Chaque mois le CDES vous propose dans Jurisport l’expression d’un point de vue sur un sujet d’actualité du secteur du sport !
Pour ce numéro, retrouvez Jean-Pierre Karaquillo, professeur émérite de l’Université de Limoges.
Une mise au ban à durée indéterminée
L’ordre juridique du sport international guidé par le Comité international olympique (CIO), et auquel s’adossent les fédérations sportives internationales, inscrit indéniablement ses missions dans les empreintes démocratiques¹ d’un libéralisme régulé. Ce libéralisme se doit de ne pas être handicapé par les contraintes imposées par les pouvoirs politiques et les pouvoirs économiques². À défaut la crédibilité du mouvement sportif international – du CIO et des fédérations sportives internationales – en sera perturbée et sa survie par reflux de son autonomie et de son indépendance sera en marche. Aussi, a-t-il été déterminant que les institutions sportives ne se soient pas laissées enfermer dans la négation des droits de l’homme qui pour le régime totalitaire de la Russie ne sont que « des droits “égoïstes” preuve de l’aliénation de l’individu dans les sociétés libérales »³. Mieux encore, il est rassurant qu’en présence des exécrables abominations découlant de l’invasion de l’Ukraine par la Russie qui malmène la conscience des populations, les dénonciations sanctionnatrices du mouvement sportif aient les traits d’une mise en lumière d’une défense des droits humains enfouis dans ses codes, chartes ou règlements. Ce principe de respect des droits de l’homme y éclate, au vu de telles circonstances, comme étant un principe fondamental supérieur de l’ordre juridique du sport tout en donnant du poids à d’autres de ses principes fondamentaux : l’indépendance et l’autonomie. Cette résurgence de respect des droits humains a pour autre vertu d’être un argument permanent pour ne pas surseoir aux mesures prises ou ne pas y renoncer, tant que les agissements de l’État Russe perdureront, et avec cohérence, rêvons que les autres États indifférents à la préservation des droits de l’homme sentent que le souffle de cette philosophie est susceptible de leur être préjudiciable.

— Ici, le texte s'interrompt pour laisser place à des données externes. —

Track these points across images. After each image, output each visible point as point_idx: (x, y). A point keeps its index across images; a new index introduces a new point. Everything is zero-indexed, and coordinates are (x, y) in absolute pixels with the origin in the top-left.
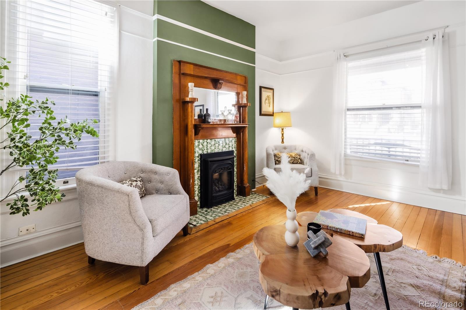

Ce titillement d’espérance a, pourtant, un adversaire redoutable : la pusillanimité de dirigeants sportifs persuasifs et influents invoquant les atteintes à l’universalité et le risque de concurrences au monopole du CIO et des fédérations sportives internationales. Mais il y a, désormais, d’une part, amplification du poids, corporatiste et médiatique de nombreux athlètes de renom qui fustigent l’indignité humaine des régimes autoritaires ainsi que, d’autre part, l’échec de ces derniers à imposer un ordre juridique du sport évinçant celui aggloméré autour du CIO et des fédérations sportives internationales4. Alors osons un fantasme à savoir que ces États se plient aux injonctions de paix et d’humanisme du mouvement sportif international, appuyées par la diplomatie internationale, plutôt que d’être marginalisés dans le secteur des activités sportives de compétitions.
- Sur incitations pressantes du Tribunal arbitral du sport et de la Commission européenne. V. F. Latty, La lex sportiva, Recherche sur le droit transnational, Martinus Nrjhoff Publishers, 2007, p. 281 à 291 et p. 721 s ; V. aussi, J.-P. Karaquillo, L’ordre juridique du sport à la croisée des chemins, RDP 2021, no 3, Lextenso, p. 720.
- V. J.-M. Vittori, Le libéralisme à l’épreuve du XXI e siècle, les Échos, les débats de la présidentielle, 4 et 5 mars 2022, p. 12.
- V. J. Morange, Les droits de l’homme dans l’ordre juridique français : pierre angulaire ou pierre d’achoppement ?, RDP 2021, no 3, Lextenso, p. 784.
- V. N. Lepeltier, Moscou veut redéfinir la géopolitique du sport…, Le monde, Sports, 17-18 avr. 2012, p. 19.